By Syed Ali Mujtaba
Eid al-Adha is one of the most important festivals in the Islamic calendar and obligatory upon the faithful Muslims to perform animal sacrifices. This ritual marks the end of the Haj, one of the obligatory pillars of Islam meant for resourceful Muslims.
This year the festival is to be celebrated on August 1, but so far no decision has been taken by the state or the central government. The rumor mill is agog with news that there will be no prayers held in the mosques for Eid al-Adha and the animal sacrifices will be banned under the pretext of Covid-19.
This kind anti- Muslim anti- Islam propaganda has unnerved the Muslim community and they such confusion to be dispelled at the earliest.

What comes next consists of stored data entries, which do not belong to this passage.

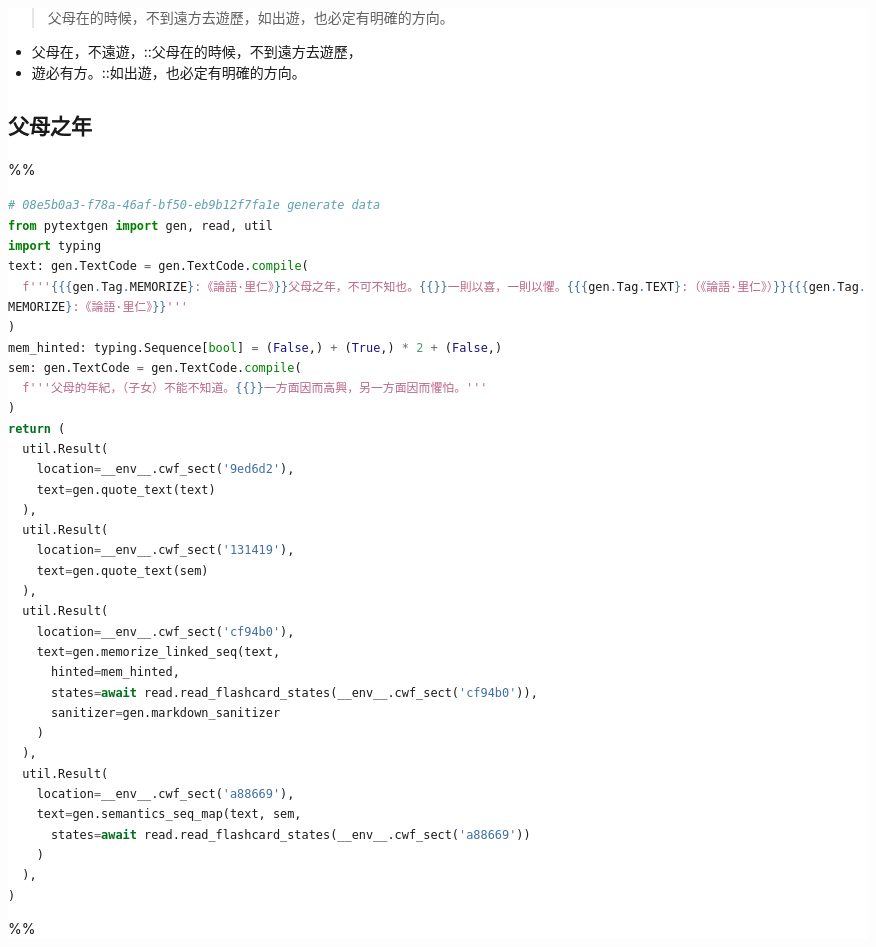 
> 父母在的時候，不到遠方去遊歷，如出遊，也必定有明確的方向。





- 父母在，不遠遊，::父母在的時候，不到遠方去遊歷， 
- 遊必有方。::如出遊，也必定有明確的方向。 



## 父母之年

%%

```Python
# 08e5b0a3-f78a-46af-bf50-eb9b12f7fa1e generate data
from pytextgen import gen, read, util
import typing
text: gen.TextCode = gen.TextCode.compile(
  f'''{{{gen.Tag.MEMORIZE}:《論語·里仁》}}父母之年，不可不知也。{{}}一則以喜，一則以懼。{{{gen.Tag.TEXT}:（《論語·里仁》）}}{{{gen.Tag.MEMORIZE}:《論語·里仁》}}'''
)
mem_hinted: typing.Sequence[bool] = (False,) + (True,) * 2 + (False,)
sem: gen.TextCode = gen.TextCode.compile(
  f'''父母的年紀，（子女）不能不知道。{{}}一方面因而高興，另一方面因而懼怕。'''
)
return (
  util.Result(
    location=__env__.cwf_sect('9ed6d2'),
    text=gen.quote_text(text)
  ),
  util.Result(
    location=__env__.cwf_sect('131419'),
    text=gen.quote_text(sem)
  ),
  util.Result(
    location=__env__.cwf_sect('cf94b0'),
    text=gen.memorize_linked_seq(text,
      hinted=mem_hinted,
      states=await read.read_flashcard_states(__env__.cwf_sect('cf94b0')),
      sanitizer=gen.markdown_sanitizer
    )
  ),
  util.Result(
    location=__env__.cwf_sect('a88669'),
    text=gen.semantics_seq_map(text, sem,
      states=await read.read_flashcard_states(__env__.cwf_sect('a88669'))
    )
  ),
)
```

%%

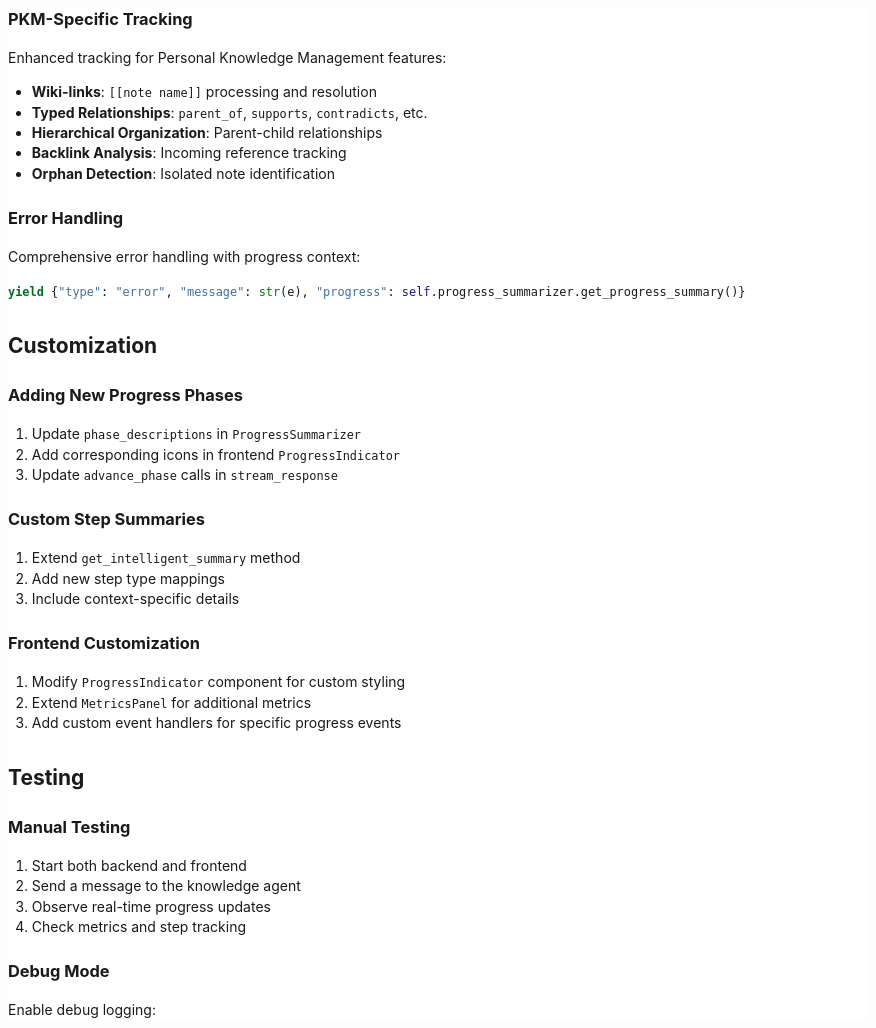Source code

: ### PKM-Specific Tracking

Enhanced tracking for Personal Knowledge Management features:

- **Wiki-links**: `[[note name]]` processing and resolution
- **Typed Relationships**: `parent_of`, `supports`, `contradicts`, etc.
- **Hierarchical Organization**: Parent-child relationships
- **Backlink Analysis**: Incoming reference tracking
- **Orphan Detection**: Isolated note identification

### Error Handling

Comprehensive error handling with progress context:

```python
yield {"type": "error", "message": str(e), "progress": self.progress_summarizer.get_progress_summary()}
```

## Customization

### Adding New Progress Phases

1. Update `phase_descriptions` in `ProgressSummarizer`
2. Add corresponding icons in frontend `ProgressIndicator`
3. Update `advance_phase` calls in `stream_response`

### Custom Step Summaries

1. Extend `get_intelligent_summary` method
2. Add new step type mappings
3. Include context-specific details

### Frontend Customization

1. Modify `ProgressIndicator` component for custom styling
2. Extend `MetricsPanel` for additional metrics
3. Add custom event handlers for specific progress events

## Testing

### Manual Testing

1. Start both backend and frontend
2. Send a message to the knowledge agent
3. Observe real-time progress updates
4. Check metrics and step tracking

### Debug Mode

Enable debug logging:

In May, the Muslim community had celebrated Eid ul-Fitr virtually remaining at home as the Covid-19 pandemic raged. But now Muslims want Eid-al-Adha celebrations to be held as usual with obligatory Animal Sacrifices.
This line of thought gained currency because the Odisha government had allowed Jagannath Puri Rath Yatra to be held with usual fanfare on June 23 2020. Over 10 lakh devotees took part in the Rath Yatra in spite of the Coivd 19 restrictions.
The Maharashtra government has also permitted the upcoming Ganeshotsav festival on 22 August 2020 through with stringent conditions.
It is in this context the Muslim community also likes to have a celerity on the celebration of Eid al-Adha. They want to go to the mosque to pray and then perform “Qurbani” or the customary sacrifice of the animal as it’s obligatory upon the faithful to do so.
However, there is a malicious campaign going on in the country that Muslims should not be allowed to make any animal sacrifices as the country is reeling under Covid 19 and the government can make such rules in this extraordinary situation.
Commenting on the issue of sacrificing the animal on Eid- al – Adha, Supreme Court Lawyer Syeda Hena Rizvi said, the Supreme Court in 2015 judgment had refused to interfere with religious practices and said the judiciary could not stop centuries-old traditions of sacrificing animals by different communities.
A bench of Chief Justice H L Dattu and Justice Amitava Roy said, “The Act itself carves out exceptions for animal sacrifices carried out for religious purposes. That is why the legislature while framing Prevention of Cruelty to Animals Act has provided for the exception. We cannot shut our eyes to centuries-old traditions,” the lawyer said quoting the judgment.
The Muslim community is keeping its fingers crossed as so far no decision has yet been taken as how Eid al-Adha will be celebrated this year.
The community urges its leaders to take this matter to the government and get a decision on priority basis to enable the community to celebrate Eid al-Adha with the same religious fervor as it has been doing before.